MATERIAL TO PROCESS START

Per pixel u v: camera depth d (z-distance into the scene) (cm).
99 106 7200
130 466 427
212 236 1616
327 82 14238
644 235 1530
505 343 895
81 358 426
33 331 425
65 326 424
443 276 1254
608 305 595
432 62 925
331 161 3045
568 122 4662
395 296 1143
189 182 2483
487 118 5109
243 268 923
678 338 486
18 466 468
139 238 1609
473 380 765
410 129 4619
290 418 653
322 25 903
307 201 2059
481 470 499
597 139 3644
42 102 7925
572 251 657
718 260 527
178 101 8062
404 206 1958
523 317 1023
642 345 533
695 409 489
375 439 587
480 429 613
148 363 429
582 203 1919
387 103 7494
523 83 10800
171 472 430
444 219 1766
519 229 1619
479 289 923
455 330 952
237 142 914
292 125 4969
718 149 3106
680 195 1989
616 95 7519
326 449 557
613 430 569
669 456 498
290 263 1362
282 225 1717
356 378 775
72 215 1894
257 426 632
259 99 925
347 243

MATERIAL TO PROCESS END

§ ACTIVITY
Write the data back out verbatim.

§ RESULT FOR THIS EXERCISE
Per pixel u v: camera depth d (z-distance into the scene) (cm).
99 106 7200
130 466 427
212 236 1616
327 82 14238
644 235 1530
505 343 895
81 358 426
33 331 425
65 326 424
443 276 1254
608 305 595
432 62 925
331 161 3045
568 122 4662
395 296 1143
189 182 2483
487 118 5109
243 268 923
678 338 486
18 466 468
139 238 1609
473 380 765
410 129 4619
290 418 653
322 25 903
307 201 2059
481 470 499
597 139 3644
42 102 7925
572 251 657
718 260 527
178 101 8062
404 206 1958
523 317 1023
642 345 533
695 409 489
375 439 587
480 429 613
148 363 429
582 203 1919
387 103 7494
523 83 10800
171 472 430
444 219 1766
519 229 1619
479 289 923
455 330 952
237 142 914
292 125 4969
718 149 3106
680 195 1989
616 95 7519
326 449 557
613 430 569
669 456 498
290 263 1362
282 225 1717
356 378 775
72 215 1894
257 426 632
259 99 925
347 243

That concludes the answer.